In time, of course, they became careless. Their love for their blind doll began to wane. Mother had a key to Anna’s flat, which occasionally she left, inadvertently, by the playing dictaphone at night, so sometimes, when everyone was asleep, I’d leave flat six and climb the stairs to Anna’s flat clutching mother’s key. I’d walk into Anna’s bedroom and watch her sleep, just look at her for a long while. I’d discover new lighter freckles that I hadn’t seen before. I’d want to touch, but I never did. Anna’s closed eyes (what was happening beneath those lids?), Anna’s nose, Anna’s little ears. I’d imagine her whole body concealed beneath the sheets. Anna’s hidden legs and arms, Anna’s hidden stomach, Anna’s hidden breasts. But I’d creep away again before she woke.

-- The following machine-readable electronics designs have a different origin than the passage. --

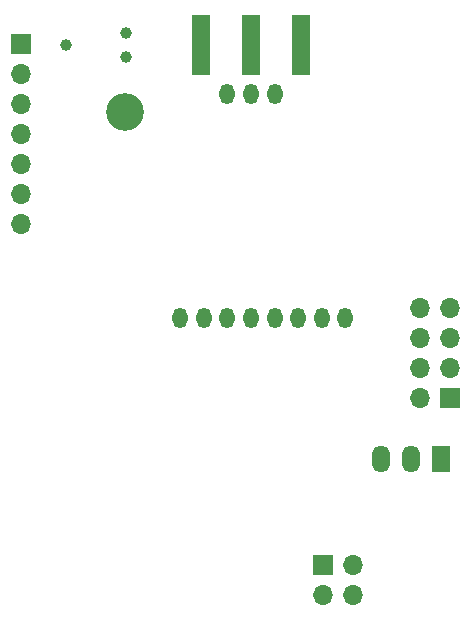
<source format=gbs>
G04 #@! TF.GenerationSoftware,KiCad,Pcbnew,(5.1.9-0-10_14)*
G04 #@! TF.CreationDate,2021-06-21T08:57:09+02:00*
G04 #@! TF.ProjectId,ithowifi_4l,6974686f-7769-4666-995f-346c2e6b6963,rev?*
G04 #@! TF.SameCoordinates,Original*
G04 #@! TF.FileFunction,Soldermask,Bot*
G04 #@! TF.FilePolarity,Negative*
%FSLAX46Y46*%
G04 Gerber Fmt 4.6, Leading zero omitted, Abs format (unit mm)*
G04 Created by KiCad (PCBNEW (5.1.9-0-10_14)) date 2021-06-21 08:57:09*
%MOMM*%
%LPD*%
G01*
G04 APERTURE LIST*
%ADD10O,1.300000X1.750000*%
%ADD11O,1.700000X1.700000*%
%ADD12R,1.700000X1.700000*%
%ADD13C,3.200000*%
%ADD14C,0.990600*%
%ADD15C,1.500000*%
%ADD16R,1.500000X5.080000*%
%ADD17O,1.500000X2.300000*%
%ADD18R,1.500000X2.300000*%
G04 APERTURE END LIST*
D10*
X107172000Y-112039000D03*
X105172000Y-112039000D03*
X103172000Y-112039000D03*
X99172000Y-131039000D03*
X101172000Y-131039000D03*
X103172000Y-131039000D03*
X105172000Y-131039000D03*
X107172000Y-131039000D03*
X109172000Y-131039000D03*
X111172000Y-131039000D03*
X113172000Y-131039000D03*
D11*
X113832000Y-154468000D03*
X111292000Y-154468000D03*
X113832000Y-151928000D03*
D12*
X111292000Y-151928000D03*
D13*
X94488000Y-113538000D03*
D14*
X94576000Y-108917400D03*
X94576000Y-106885400D03*
X89496000Y-107901400D03*
D15*
X105181400Y-109474000D03*
D11*
X85725000Y-123037600D03*
X85725000Y-120497600D03*
X85725000Y-117957600D03*
X85725000Y-115417600D03*
X85725000Y-112877600D03*
X85725000Y-110337600D03*
D12*
X85725000Y-107797600D03*
D16*
X100931400Y-107848400D03*
X109431400Y-107848400D03*
X105181400Y-107848400D03*
D17*
X116179600Y-142951200D03*
X118719600Y-142951200D03*
D18*
X121259600Y-142951200D03*
D12*
X122047000Y-137795000D03*
D11*
X119507000Y-137795000D03*
X122047000Y-135255000D03*
X119507000Y-135255000D03*
X122047000Y-132715000D03*
X119507000Y-132715000D03*
X122047000Y-130175000D03*
X119507000Y-130175000D03*
M02*

</source>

During the days when I was not allowed to see her, when I was not even allowed to wait outside her flat door, I had to find other preoccupations. I occasionally returned to my plinth, but I was incapable of concentrating. I spent hours with my exhibition, looking at those objects that Anna had looked at, talking to that most precious of all objects, The Object, at the end of the exhibition, an object which Anna never reached, which she would never see now.

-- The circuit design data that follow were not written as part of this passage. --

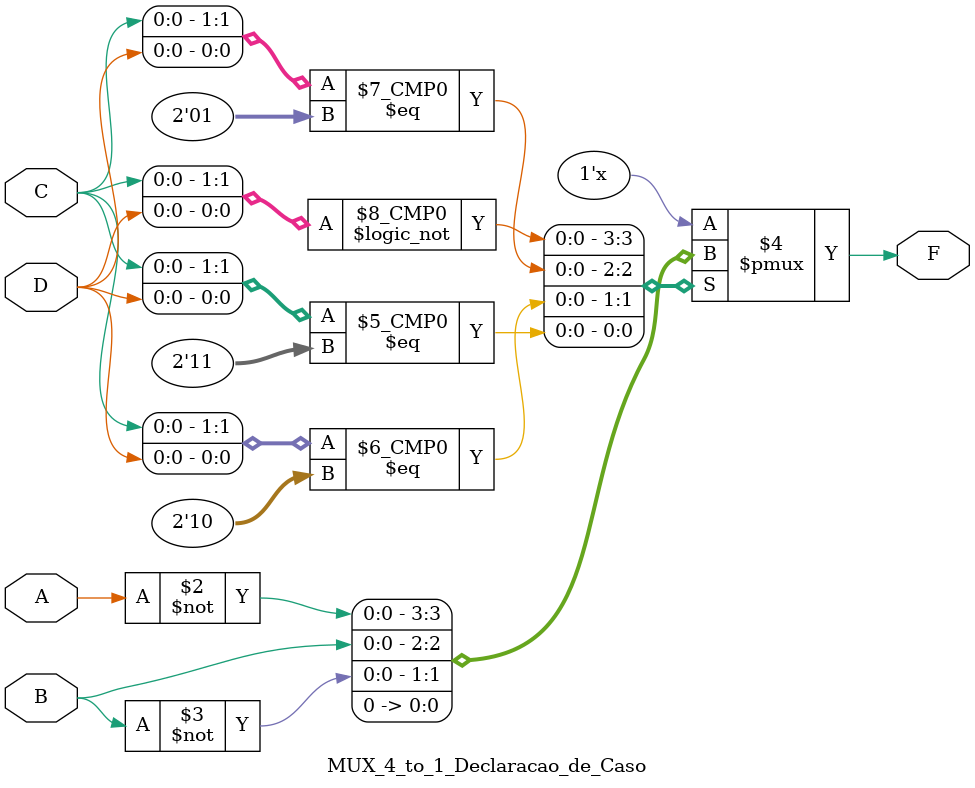
<source format=v>
module MUX_4_to_1_Declaracao_de_Caso
    (output reg F,
    input wire A, B, C, D);

    always @ (A, B, C, D) 
        begin
            case ( {C, D} )
                2'b00 : #10 F = ~A;
                2'b01 : #10 F = B;
                2'b10 : #10 F = ~B;
                2'b11 : #10 F = 1'b0;
                default : #10 F = 1'bX;
            endcase        
        end
endmodule
</source>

A visit to Mr Behrens’ glove shop.
Many people, when they are feeling a little low and need some cheering up, are often known to buy. Some buy clothes, some buy food. In those times, to console myself, I bought gloves, white cotton gloves from Mr Behrens’ glove shop. Mr Behrens was a tiny man who also wore gloves, though his were made of leather and were black. He wore his gloves to hide his hands which had been badly burnt in a war he preferred never to talk about. Mr Behrens’ glove shop catered for all types of glove wearers, he sold gloves every colour of the spectrum, he sold gloves made of wool, of leather, of rubber, cotton, fox skin, calfskin, kidskin, moleskin, wire. I was prized above all his other customers. I had been coming to him for many years and always bought several pairs of gloves whenever I came. Most of his customers, Mr Behrens said, make their gloves last for years, sometimes decades even. But among my customers, he said, are you, Francis, loyal and almost regular in your visits and always requiring, in bulk, the same traditional white cotton gloves, boxed and wrapped in tissue paper.